▸ **Task material**
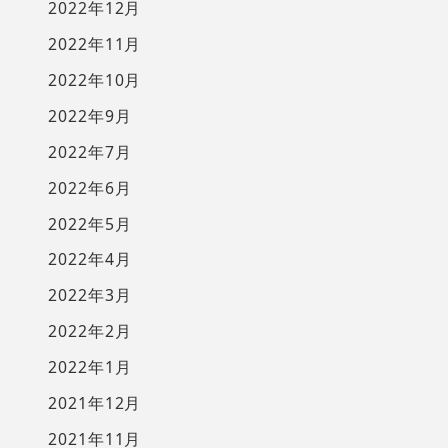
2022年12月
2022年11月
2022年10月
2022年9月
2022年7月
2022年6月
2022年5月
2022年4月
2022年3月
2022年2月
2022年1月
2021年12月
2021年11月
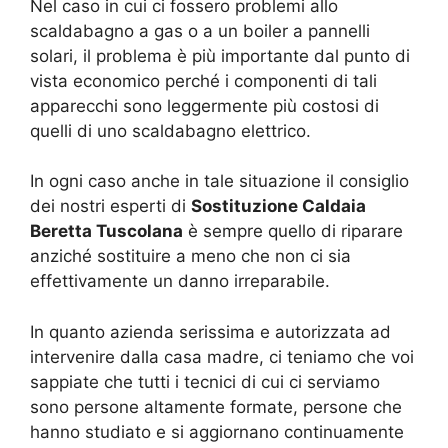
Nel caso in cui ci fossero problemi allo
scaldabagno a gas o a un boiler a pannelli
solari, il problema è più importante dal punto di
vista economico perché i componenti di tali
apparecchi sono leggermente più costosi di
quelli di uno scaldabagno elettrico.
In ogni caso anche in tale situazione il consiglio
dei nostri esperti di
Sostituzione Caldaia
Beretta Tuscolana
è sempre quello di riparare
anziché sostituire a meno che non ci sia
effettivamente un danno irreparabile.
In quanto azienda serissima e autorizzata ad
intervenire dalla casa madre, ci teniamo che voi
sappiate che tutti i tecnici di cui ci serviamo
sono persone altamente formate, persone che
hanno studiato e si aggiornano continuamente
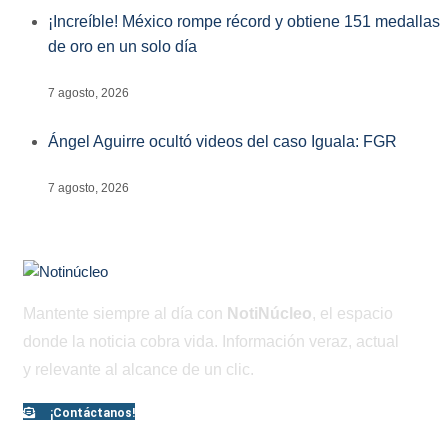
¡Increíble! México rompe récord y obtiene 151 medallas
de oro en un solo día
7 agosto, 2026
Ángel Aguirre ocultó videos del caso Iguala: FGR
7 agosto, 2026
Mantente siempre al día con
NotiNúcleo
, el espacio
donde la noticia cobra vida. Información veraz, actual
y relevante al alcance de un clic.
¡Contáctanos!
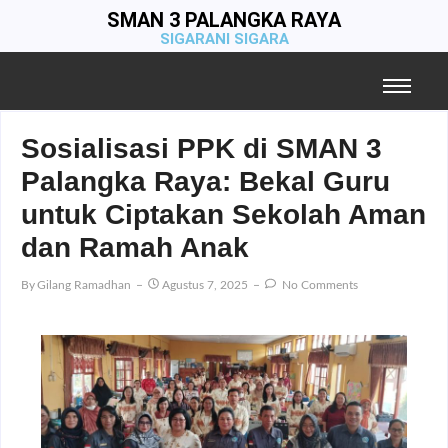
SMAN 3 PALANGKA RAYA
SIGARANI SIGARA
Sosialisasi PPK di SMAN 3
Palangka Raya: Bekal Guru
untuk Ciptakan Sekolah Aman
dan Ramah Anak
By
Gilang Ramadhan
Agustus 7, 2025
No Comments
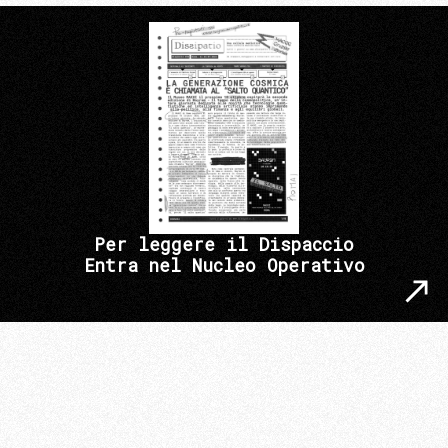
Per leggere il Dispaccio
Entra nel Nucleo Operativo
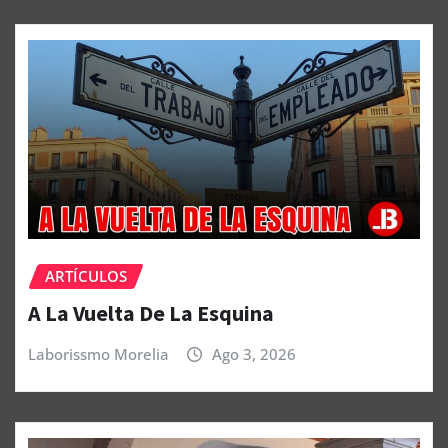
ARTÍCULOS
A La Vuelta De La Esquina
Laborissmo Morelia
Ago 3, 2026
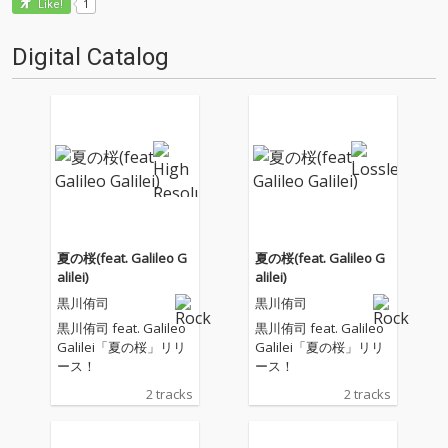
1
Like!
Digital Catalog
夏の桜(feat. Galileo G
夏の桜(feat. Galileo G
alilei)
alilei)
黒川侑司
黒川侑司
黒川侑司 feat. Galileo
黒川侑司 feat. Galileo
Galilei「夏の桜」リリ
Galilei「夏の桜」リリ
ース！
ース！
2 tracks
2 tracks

▸ **To-do item**
Switch every "Digital Catalog" in the material to "Online Catalog" and write out all of its lines again with nothing else altered, leaving the pictures out.

▸ **Written response**
2022年12月
2022年11月
2022年10月
2022年9月
2022年7月
2022年6月
2022年5月
2022年4月
2022年3月
2022年2月
2022年1月
2021年12月
2021年11月
Nel caso in cui ci fossero problemi allo
scaldabagno a gas o a un boiler a pannelli
solari, il problema è più importante dal punto di
vista economico perché i componenti di tali
apparecchi sono leggermente più costosi di
quelli di uno scaldabagno elettrico.
In ogni caso anche in tale situazione il consiglio
dei nostri esperti di
Sostituzione Caldaia
Beretta Tuscolana
è sempre quello di riparare
anziché sostituire a meno che non ci sia
effettivamente un danno irreparabile.
In quanto azienda serissima e autorizzata ad
intervenire dalla casa madre, ci teniamo che voi
sappiate che tutti i tecnici di cui ci serviamo
sono persone altamente formate, persone che
hanno studiato e si aggiornano continuamente
¡Increíble! México rompe récord y obtiene 151 medallas
de oro en un solo día
7 agosto, 2026
Ángel Aguirre ocultó videos del caso Iguala: FGR
7 agosto, 2026
Mantente siempre al día con
NotiNúcleo
, el espacio
donde la noticia cobra vida. Información veraz, actual
y relevante al alcance de un clic.
¡Contáctanos!
SMAN 3 PALANGKA RAYA
SIGARANI SIGARA
Sosialisasi PPK di SMAN 3
Palangka Raya: Bekal Guru
untuk Ciptakan Sekolah Aman
dan Ramah Anak
By
Gilang Ramadhan
Agustus 7, 2025
No Comments
Per leggere il Dispaccio
Entra nel Nucleo Operativo
ARTÍCULOS
A La Vuelta De La Esquina
Laborissmo Morelia
Ago 3, 2026
1
Like!
Online Catalog
夏の桜(feat. Galileo G
夏の桜(feat. Galileo G
alilei)
alilei)
黒川侑司
黒川侑司
黒川侑司 feat. Galileo
黒川侑司 feat. Galileo
Galilei「夏の桜」リリ
Galilei「夏の桜」リリ
ース！
ース！
2 tracks
2 tracks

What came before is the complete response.